P. R. Varley1, A. L. Gleisner1, S. T. Tohme1, A. P. Chidi1, D. A. Geller1, A. Tsung1 1University Of Pittsburg,Department Of Surgery,Pittsburgh, PA, USA
Introduction: Previous studies have suggested that survival is associated with the number of lymph nodes examined in patients with node-negative adenocarcinoma of the pancreatic head. For this reason current National Comprehensive Cancer Network guidelines recommend examination of at least 11 lymph nodes for accurate staging. In this study we are the first to investigate whether adherence to this guideline by treatment centers is associated with improved patient survival in a large, multi-institutional dataset.
Methods: The National Cancer Data Base from 1998-2012 was queried for patients undergoing pancreatic resection for adenocarcinoma of the pancreatic head. Adherence to NCCN guidelines was measured by calculating the proportion of patients who had at least 11 lymph nodes (LN) examined at a given treatment center. This proportion was subsequently used in a Cox proportional hazards model with shared frailty was used to evaluate its association with patient survival while controlling for random effects at the level of treatment center. Hierarchical linear regression was used to evaluate the influence of treatment center on LN yield following pancreatic resection.
Results: There were 9,247 patients available for analysis. Mean age for the cohort was 66.4±10.8 years. The majority of patients were T3 (54.8%), while 24.3% were T2 and 14.5% were T1. Median yearly treatment center volume ranged from 1 to 86 cases (median 2, IQR 2-4.25). The median proportion of patients having 11 LNs examined at a specific center was 40% (IQR 22.6%-56.7%). Center volume and adherence to the 11 LN guideline were significantly correlated (ρ=0.21, p < 0.001). Centers were divided into tertiles based on adherence, and unadjusted median survival for patients treated at the least adherent tertile was 20.6 months (95% CI 19.5-22.2) and 31.2 months (95% CI 30.0-33.0) at the most adherent. However after adjusting for other covariates and center-specific variation (Table 1), a 10 percent increase in adherence to the 11 LN guideline only revealed a modest association with improved survival (HR 0.97, p = 0.002). Finally in a hierarchical regression analysis clustering within treatment centers accounted for only 15.3% of the variance in the number of nodes examined.

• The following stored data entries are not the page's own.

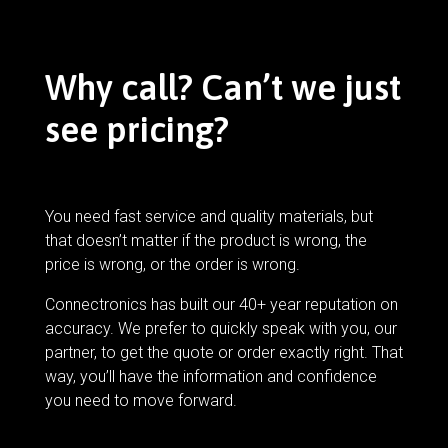
Why call? Can’t we just
see pricing?
You need fast service and quality materials, but
that doesn’t matter if the product is wrong, the
price is wrong, or the order is wrong.
Connectronics has built our 40+ year reputation on
accuracy. We prefer to quickly speak with you, our
partner, to get the quote or order exactly right. That
way, you’ll have the information and confidence
you need to move forward.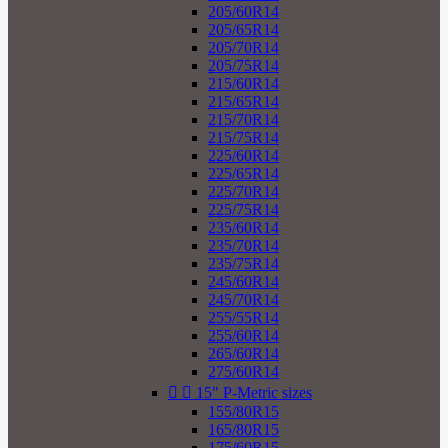
205/60R14
205/65R14
205/70R14
205/75R14
215/60R14
215/65R14
215/70R14
215/75R14
225/60R14
225/65R14
225/70R14
225/75R14
235/60R14
235/70R14
235/75R14
245/60R14
245/70R14
255/55R14
255/60R14
265/60R14
275/60R14


15" P-Metric sizes
155/80R15
165/80R15
175/60R15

Conclusion: While our results confirm that nodal yield after resection for pancreatic head adnenocarcinoma is associated with survival in node-negative patients, they also show that its utility as a quality metric is limited. Our results confirm the well-described volume-outcome relationship in pancreatic adenocarcinoma and suggest that the survival advantage conferred by treatment at these centers is related to factors unrelated to lymph node yield.